● LISTING

— Start —

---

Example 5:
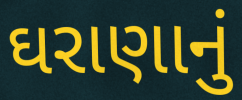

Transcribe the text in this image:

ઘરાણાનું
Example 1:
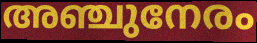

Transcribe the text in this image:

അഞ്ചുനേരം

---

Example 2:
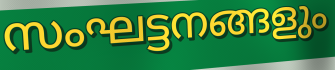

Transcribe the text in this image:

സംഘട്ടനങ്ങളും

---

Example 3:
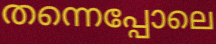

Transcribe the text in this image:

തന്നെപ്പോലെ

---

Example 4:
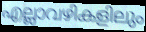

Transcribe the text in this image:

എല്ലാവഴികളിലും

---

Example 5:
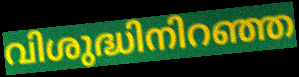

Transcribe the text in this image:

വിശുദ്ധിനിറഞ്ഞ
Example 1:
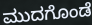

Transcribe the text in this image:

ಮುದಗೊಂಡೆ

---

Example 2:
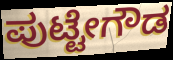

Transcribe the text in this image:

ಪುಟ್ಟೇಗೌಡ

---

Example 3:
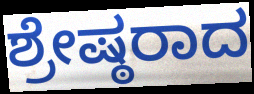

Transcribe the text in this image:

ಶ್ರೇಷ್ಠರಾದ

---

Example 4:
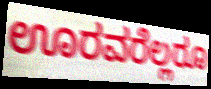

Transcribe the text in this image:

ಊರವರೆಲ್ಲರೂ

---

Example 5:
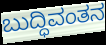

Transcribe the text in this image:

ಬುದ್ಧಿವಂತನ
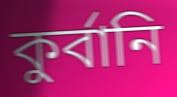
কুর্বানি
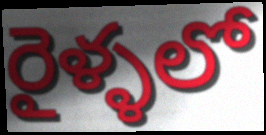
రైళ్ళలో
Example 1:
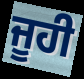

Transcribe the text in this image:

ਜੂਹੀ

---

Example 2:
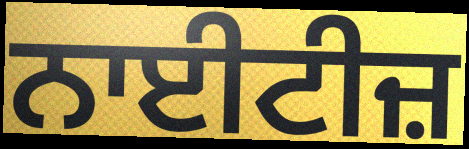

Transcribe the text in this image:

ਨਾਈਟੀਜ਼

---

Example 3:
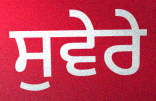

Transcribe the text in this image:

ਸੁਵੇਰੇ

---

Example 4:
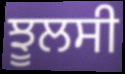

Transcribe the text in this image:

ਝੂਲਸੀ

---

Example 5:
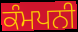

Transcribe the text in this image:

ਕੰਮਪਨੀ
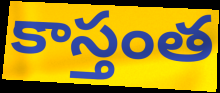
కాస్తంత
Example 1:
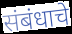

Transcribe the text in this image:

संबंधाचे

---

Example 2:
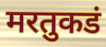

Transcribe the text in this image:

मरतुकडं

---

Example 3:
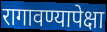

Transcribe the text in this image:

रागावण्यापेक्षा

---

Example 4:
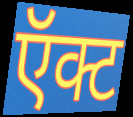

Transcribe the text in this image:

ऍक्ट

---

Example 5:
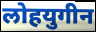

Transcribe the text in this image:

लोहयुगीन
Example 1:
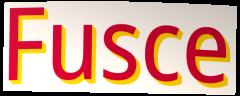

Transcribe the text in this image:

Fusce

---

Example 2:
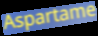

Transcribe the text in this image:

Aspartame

— End —

● TASK GOAL
Please turn every line of the entries above into a Markdown table with the columns Row and Line, numbering the rows and skipping blank lines. Leave the pictures out of your answer.

● TASK OUTPUT
| Row | Line |
|---|---|
| 1 | --- |
| 2 | Example 5: |
| 3 | Transcribe the text in this image: |
| 4 | ઘરાણાનું |
| 5 | Example 1: |
| 6 | Transcribe the text in this image: |
| 7 | അഞ്ചുനേരം |
| 8 | --- |
| 9 | Example 2: |
| 10 | Transcribe the text in this image: |
| 11 | സംഘട്ടനങ്ങളും |
| 12 | --- |
| 13 | Example 3: |
| 14 | Transcribe the text in this image: |
| 15 | തന്നെപ്പോലെ |
| 16 | --- |
| 17 | Example 4: |
| 18 | Transcribe the text in this image: |
| 19 | എല്ലാവഴികളിലും |
| 20 | --- |
| 21 | Example 5: |
| 22 | Transcribe the text in this image: |
| 23 | വിശുദ്ധിനിറഞ്ഞ |
| 24 | Example 1: |
| 25 | Transcribe the text in this image: |
| 26 | ಮುದಗೊಂಡೆ |
| 27 | --- |
| 28 | Example 2: |
| 29 | Transcribe the text in this image: |
| 30 | ಪುಟ್ಟೇಗೌಡ |
| 31 | --- |
| 32 | Example 3: |
| 33 | Transcribe the text in this image: |
| 34 | ಶ್ರೇಷ್ಠರಾದ |
| 35 | --- |
| 36 | Example 4: |
| 37 | Transcribe the text in this image: |
| 38 | ಊರವರೆಲ್ಲರೂ |
| 39 | --- |
| 40 | Example 5: |
| 41 | Transcribe the text in this image: |
| 42 | ಬುದ್ಧಿವಂತನ |
| 43 | কুর্বানি |
| 44 | రైళ్ళలో |
| 45 | Example 1: |
| 46 | Transcribe the text in this image: |
| 47 | ਜੂਹੀ |
| 48 | --- |
| 49 | Example 2: |
| 50 | Transcribe the text in this image: |
| 51 | ਨਾਈਟੀਜ਼ |
| 52 | --- |
| 53 | Example 3: |
| 54 | Transcribe the text in this image: |
| 55 | ਸੁਵੇਰੇ |
| 56 | --- |
| 57 | Example 4: |
| 58 | Transcribe the text in this image: |
| 59 | ਝੂਲਸੀ |
| 60 | --- |
| 61 | Example 5: |
| 62 | Transcribe the text in this image: |
| 63 | ਕੰਮਪਨੀ |
| 64 | కాస్తంత |
| 65 | Example 1: |
| 66 | Transcribe the text in this image: |
| 67 | संबंधाचे |
| 68 | --- |
| 69 | Example 2: |
| 70 | Transcribe the text in this image: |
| 71 | मरतुकडं |
| 72 | --- |
| 73 | Example 3: |
| 74 | Transcribe the text in this image: |
| 75 | रागावण्यापेक्षा |
| 76 | --- |
| 77 | Example 4: |
| 78 | Transcribe the text in this image: |
| 79 | ऍक्ट |
| 80 | --- |
| 81 | Example 5: |
| 82 | Transcribe the text in this image: |
| 83 | लोहयुगीन |
| 84 | Example 1: |
| 85 | Transcribe the text in this image: |
| 86 | Fusce |
| 87 | --- |
| 88 | Example 2: |
| 89 | Transcribe the text in this image: |
| 90 | Aspartame |